- Kaede Sugano has been awarded one of the top prizes in The Big Bang UK Young Scientists & Engineers Competition.
- Over 200 young people submitted projects to The Big Bang Competition and the awards were announced at Big Bang Digital: Redefine the future
- Taking place on International Women in Engineering Day, 3 out of 4 core prizes in the Engineering category went to women
Kaede Sugano, a Year 12 student from Rugby School was crowned GSK UK Young Engineer of the Year for her project, ‘RIHLA’. Challenged by her grandparents to find a perfect holiday for their 50th wedding anniversary, Kaede developed a website, which compares package holidays and suggests the one that best meets a traveller’s needs, using an algorithm she created.
Watch Kaede’s video
Kaede wins £2,000 to continue on her STEM journey. Congratulations Kaede!
Core Engineering Prizes
More prizes were awarded to some brilliant young people. They include:
Serena Jacob, a Year 9 student from Bedford Girls School in Bedford, won the junior engineering category in the finals of The Competition.
For her project called, ‘DM2.Prevent’, Serena created an app to prevent or potentially even reverse Type 2 Diabetes. The app targets reversible risk factors for the disease and provides ways to reduce those risks. Based on data inputted by the user, the app calculates personalised risk scores and generates a user-specific plan to reduce their risk.
Ludovica Knight, a Year 10 student from St Catherine’s College in Eastbourne, was awarded the winner’s prize in the intermediate engineering category in the finals of The Competition. She made a model wind turbine that collect and stores energy and can eventually help villagers in Chad draw water from a well.
Bhuvan Belur, a Year 13 student from Westminster School in London, won the senior engineering category in the finals of The Competition. For his project called ‘Senseborg Belt’ he created a sensory device that people who have balance issues, such as vertigo and Parkinson’s can wear around their body, which helps prevent them from falling.

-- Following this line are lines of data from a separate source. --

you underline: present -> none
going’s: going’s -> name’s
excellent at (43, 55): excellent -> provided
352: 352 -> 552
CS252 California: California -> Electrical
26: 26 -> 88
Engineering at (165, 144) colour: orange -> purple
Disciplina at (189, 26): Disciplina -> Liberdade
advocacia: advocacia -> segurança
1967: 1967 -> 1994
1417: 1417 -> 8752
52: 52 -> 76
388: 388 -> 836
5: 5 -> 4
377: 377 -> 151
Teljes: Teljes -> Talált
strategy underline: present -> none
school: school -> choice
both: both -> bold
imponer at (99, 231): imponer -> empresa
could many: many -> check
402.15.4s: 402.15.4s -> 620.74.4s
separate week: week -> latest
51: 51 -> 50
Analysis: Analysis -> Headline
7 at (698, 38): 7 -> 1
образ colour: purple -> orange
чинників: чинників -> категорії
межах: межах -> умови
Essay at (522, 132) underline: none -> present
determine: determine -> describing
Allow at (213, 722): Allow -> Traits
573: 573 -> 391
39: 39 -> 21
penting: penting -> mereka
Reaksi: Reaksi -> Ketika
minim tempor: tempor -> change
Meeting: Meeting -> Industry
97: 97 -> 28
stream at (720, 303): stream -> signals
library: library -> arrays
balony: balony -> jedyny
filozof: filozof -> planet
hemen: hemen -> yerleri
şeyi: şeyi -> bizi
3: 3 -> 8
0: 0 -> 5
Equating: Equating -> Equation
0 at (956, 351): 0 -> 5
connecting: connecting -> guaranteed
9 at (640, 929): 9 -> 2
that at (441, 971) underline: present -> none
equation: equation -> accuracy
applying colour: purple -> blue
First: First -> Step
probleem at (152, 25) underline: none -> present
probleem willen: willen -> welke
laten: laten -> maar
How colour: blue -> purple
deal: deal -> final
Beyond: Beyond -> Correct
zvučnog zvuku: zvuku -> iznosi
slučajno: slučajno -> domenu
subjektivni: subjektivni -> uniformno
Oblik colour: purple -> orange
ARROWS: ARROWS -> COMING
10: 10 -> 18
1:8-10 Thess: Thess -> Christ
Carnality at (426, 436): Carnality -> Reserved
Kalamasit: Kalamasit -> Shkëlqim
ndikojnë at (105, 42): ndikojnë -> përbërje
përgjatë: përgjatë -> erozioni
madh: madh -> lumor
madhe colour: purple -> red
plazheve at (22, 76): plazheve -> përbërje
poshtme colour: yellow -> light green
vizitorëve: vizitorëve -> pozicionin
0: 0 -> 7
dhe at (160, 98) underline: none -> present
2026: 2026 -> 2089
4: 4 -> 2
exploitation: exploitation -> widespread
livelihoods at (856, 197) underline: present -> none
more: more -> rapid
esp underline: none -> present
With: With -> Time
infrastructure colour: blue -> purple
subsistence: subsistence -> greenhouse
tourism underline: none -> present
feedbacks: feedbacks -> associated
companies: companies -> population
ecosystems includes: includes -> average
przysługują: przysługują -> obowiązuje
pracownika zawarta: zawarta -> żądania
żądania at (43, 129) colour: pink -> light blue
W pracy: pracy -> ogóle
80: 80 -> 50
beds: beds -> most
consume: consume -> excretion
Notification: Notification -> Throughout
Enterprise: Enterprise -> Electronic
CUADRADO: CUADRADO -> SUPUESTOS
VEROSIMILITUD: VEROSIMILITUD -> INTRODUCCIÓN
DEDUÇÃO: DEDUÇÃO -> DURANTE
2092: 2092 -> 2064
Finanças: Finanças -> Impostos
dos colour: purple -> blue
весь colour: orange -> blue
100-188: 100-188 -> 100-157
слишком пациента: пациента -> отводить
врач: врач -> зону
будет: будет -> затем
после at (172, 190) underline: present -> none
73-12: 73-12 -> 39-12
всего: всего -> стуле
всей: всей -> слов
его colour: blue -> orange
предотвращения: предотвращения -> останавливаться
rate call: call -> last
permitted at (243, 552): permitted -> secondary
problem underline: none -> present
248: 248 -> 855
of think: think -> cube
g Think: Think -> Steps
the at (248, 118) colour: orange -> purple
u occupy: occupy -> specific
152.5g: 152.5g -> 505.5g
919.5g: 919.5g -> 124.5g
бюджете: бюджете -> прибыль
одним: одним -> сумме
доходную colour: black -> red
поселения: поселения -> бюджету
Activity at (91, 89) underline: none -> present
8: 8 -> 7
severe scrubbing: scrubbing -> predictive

All the core winners receive a cash prize of £750 to continue on their STEM journey, a trophy and certificate.
Big Bang winners have gone on to do lots of wonderful things including, getting backing from businesses for their projects, setting up their own businesses, taking part in conference presentations to industry professionals as well as appearing on the television and radio shows to talk about their projects.